Chemical stability of 4'-azidocytidine and its prodrug balapiravir.

BACKGROUND: R1479, a 4'-azidocytidine nucleoside analog, was developed for the treatment of Hepatitis C virus infection. Balapiravir (R1626) is the tri-isobutyrate ester prodrug of R1479 under clinical development to improve exposure of R1479 upon oral administration. OBJECTIVE: The chemical stability and the rate of azide release of R1479 and balapiravir were studied. METHODS: R1479 and balapiravir solutions were prepared at different pH values and stored at various temperatures. An ion pair high-performance liquid chromatography (HPLC) method with gradient elution was employed to analyze the prodrug, parent, and degradation products. Azide was measured using a reversed phase HPLC method with UV detection after formation of the 3,5-dinitrobenzoyl azide derivative with 3,5-dinitrobenzoyl chloride. The data were analyzed using initial rate and conventional first-order kinetic methods. RESULTS: R1479 degrades to cytosine and azide in aqueous solutions, whereas balapiravir mainly degrades to R1479 and mono- and diesters of R1479. The rates of azide release from R1479 and balapiravir were generally comparable with the corresponding amount formed of cytosine. CONCLUSION: Azide release is pH dependent and is faster in acidic solutions than in neutral solutions. The amount of azide released is significantly less from balapiravir than that from R1479, suggesting a potential advantage of the prodrug over the parent drug.

Physicochemical properties of the nucleoside prodrug R1626 leading to high oral bioavailability.

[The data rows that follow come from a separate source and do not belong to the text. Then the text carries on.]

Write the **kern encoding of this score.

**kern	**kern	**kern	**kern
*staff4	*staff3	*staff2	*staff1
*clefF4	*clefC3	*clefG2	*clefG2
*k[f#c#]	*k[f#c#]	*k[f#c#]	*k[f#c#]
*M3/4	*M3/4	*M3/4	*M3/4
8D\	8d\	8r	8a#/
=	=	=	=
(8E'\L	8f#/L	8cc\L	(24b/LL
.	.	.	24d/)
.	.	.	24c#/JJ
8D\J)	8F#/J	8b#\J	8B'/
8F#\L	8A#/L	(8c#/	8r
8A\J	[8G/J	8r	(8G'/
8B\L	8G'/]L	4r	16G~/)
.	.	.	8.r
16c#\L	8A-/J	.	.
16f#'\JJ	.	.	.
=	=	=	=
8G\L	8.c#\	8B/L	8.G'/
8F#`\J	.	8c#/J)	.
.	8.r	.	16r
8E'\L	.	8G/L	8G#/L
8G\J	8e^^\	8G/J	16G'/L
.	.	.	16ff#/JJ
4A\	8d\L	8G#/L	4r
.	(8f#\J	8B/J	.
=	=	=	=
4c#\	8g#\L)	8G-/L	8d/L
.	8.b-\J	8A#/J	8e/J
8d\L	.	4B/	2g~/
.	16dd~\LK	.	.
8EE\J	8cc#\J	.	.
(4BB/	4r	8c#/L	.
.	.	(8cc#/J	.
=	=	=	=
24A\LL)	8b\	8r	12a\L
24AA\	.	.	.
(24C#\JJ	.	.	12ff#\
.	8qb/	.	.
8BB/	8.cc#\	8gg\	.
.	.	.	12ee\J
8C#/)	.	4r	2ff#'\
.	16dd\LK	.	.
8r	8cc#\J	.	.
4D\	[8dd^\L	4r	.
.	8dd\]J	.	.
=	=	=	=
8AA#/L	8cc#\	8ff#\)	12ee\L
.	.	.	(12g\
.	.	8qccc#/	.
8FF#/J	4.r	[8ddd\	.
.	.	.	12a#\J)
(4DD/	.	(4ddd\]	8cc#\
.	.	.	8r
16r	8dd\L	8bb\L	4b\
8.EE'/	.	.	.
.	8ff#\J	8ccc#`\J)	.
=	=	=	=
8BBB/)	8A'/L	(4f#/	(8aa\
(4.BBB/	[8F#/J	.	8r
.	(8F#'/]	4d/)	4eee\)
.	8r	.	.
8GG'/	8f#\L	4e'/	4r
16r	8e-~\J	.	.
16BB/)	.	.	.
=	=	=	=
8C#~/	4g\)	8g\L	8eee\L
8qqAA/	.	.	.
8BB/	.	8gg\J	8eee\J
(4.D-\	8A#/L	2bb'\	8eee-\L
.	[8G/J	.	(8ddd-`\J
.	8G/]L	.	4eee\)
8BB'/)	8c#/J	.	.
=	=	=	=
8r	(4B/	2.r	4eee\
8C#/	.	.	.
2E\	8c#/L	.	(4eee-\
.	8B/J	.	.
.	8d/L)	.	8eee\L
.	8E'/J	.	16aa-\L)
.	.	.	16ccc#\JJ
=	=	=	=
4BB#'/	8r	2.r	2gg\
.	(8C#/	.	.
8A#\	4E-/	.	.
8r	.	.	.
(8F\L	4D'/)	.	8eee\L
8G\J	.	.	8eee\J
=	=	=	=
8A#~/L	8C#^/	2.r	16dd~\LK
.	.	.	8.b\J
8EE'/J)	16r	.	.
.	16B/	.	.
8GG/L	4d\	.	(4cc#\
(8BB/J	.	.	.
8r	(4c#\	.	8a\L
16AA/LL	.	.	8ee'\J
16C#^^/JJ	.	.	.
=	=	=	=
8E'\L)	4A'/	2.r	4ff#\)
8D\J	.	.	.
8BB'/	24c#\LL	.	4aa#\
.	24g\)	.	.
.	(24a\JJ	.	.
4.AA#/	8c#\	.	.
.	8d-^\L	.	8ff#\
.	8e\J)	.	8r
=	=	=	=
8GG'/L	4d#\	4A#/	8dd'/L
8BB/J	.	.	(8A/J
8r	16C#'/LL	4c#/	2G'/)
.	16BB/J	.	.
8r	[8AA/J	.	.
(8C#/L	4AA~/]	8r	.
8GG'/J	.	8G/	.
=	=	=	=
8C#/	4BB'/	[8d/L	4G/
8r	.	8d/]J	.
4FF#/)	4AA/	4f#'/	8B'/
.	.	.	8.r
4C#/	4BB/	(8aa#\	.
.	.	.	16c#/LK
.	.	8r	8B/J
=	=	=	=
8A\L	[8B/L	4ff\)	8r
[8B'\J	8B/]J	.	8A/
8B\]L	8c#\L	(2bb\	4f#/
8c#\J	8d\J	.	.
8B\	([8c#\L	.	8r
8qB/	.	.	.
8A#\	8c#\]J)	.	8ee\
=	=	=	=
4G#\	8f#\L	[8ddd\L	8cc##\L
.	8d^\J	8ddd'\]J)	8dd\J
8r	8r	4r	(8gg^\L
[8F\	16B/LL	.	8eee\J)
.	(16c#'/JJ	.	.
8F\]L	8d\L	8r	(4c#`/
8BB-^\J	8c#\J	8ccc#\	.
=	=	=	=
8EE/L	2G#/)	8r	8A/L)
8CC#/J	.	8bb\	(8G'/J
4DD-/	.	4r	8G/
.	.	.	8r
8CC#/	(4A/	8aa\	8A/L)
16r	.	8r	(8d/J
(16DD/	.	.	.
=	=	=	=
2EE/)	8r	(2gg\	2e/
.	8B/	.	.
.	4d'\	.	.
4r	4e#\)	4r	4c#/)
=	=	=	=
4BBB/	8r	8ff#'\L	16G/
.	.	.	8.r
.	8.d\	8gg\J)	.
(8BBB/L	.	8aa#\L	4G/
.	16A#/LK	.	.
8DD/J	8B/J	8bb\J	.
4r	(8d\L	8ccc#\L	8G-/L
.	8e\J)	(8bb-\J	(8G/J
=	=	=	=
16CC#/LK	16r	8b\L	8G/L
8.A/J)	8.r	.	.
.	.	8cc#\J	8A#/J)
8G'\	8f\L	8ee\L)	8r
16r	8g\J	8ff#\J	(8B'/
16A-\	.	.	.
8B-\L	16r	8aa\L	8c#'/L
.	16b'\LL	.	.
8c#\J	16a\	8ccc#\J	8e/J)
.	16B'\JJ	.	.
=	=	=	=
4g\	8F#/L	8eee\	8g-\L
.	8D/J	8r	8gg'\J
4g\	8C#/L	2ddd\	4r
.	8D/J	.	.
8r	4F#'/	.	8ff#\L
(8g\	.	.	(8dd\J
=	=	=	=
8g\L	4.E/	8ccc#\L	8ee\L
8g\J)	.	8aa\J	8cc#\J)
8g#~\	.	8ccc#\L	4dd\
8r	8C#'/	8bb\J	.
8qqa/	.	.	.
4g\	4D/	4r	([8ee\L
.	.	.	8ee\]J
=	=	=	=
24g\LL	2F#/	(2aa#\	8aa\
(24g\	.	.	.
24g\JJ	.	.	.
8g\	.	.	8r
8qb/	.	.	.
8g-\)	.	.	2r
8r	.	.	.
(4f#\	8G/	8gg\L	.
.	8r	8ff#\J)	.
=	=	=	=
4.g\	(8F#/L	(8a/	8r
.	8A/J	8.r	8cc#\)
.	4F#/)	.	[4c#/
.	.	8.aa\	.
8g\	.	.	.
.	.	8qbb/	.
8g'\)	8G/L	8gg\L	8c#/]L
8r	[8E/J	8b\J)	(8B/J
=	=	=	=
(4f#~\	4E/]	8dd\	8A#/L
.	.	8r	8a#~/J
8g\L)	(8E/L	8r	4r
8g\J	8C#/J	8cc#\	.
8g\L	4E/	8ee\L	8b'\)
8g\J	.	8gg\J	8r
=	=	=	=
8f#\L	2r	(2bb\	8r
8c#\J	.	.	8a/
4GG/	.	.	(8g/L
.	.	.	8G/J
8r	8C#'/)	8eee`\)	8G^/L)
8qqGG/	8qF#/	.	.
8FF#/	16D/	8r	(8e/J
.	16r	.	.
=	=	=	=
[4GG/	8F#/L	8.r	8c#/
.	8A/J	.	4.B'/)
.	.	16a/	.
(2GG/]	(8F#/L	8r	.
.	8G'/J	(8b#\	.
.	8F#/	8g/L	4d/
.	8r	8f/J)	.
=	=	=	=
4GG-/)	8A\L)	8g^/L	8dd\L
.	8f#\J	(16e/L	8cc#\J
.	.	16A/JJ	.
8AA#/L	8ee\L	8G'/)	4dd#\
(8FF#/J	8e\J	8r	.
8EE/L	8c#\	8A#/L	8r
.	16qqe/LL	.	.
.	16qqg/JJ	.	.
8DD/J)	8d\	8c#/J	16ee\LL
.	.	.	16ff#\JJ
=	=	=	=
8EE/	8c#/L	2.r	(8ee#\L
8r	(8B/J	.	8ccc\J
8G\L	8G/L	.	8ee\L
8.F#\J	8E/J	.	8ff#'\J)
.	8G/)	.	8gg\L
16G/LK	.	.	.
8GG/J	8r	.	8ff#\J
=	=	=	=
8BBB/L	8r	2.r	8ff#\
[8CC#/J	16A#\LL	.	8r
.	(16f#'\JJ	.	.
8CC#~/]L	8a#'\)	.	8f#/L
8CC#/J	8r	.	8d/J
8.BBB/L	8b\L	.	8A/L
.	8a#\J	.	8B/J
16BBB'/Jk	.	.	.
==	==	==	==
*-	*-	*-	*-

The nucleoside analog R1479 is a potent and highly selective inhibitor of NS5b-directed hepatitis C virus (HCV) RNA polymerase in vitro. Because of its limited permeability, lipophilic prodrugs of R1479 were screened. Selection of the prodrug involved optimization of solubility, permeability, and stability parameters. R1626 has dissociation constant, intrinsic solubility, log partition coefficient (n-octanol water), and Caco-2 permeability of 3.62, 0.19 mg/mL, 2.45, and 14.95 x 10(-6) cm/s, respectively. The hydrolysis of the prodrug is significantly faster in the Caco-2 experiments than in hydrolytic experiments, suggesting that the hydrolysis is catalyzed by enzymes in the cellular membrane. Using GastroPlus, the physical properties of R1626 successfully predict the dose dependence of the pharmacokinetics in humans previously studied. The program predicts that if the particle size of R1626 is less than 25 microm, it will be well absorbed. Prodrugs with a solubility of greater than 100 microg/mL and permeability in the Caco-2 assay greater than 3 x 10(-6) cm/s are expected to achieve a high fraction absorbed.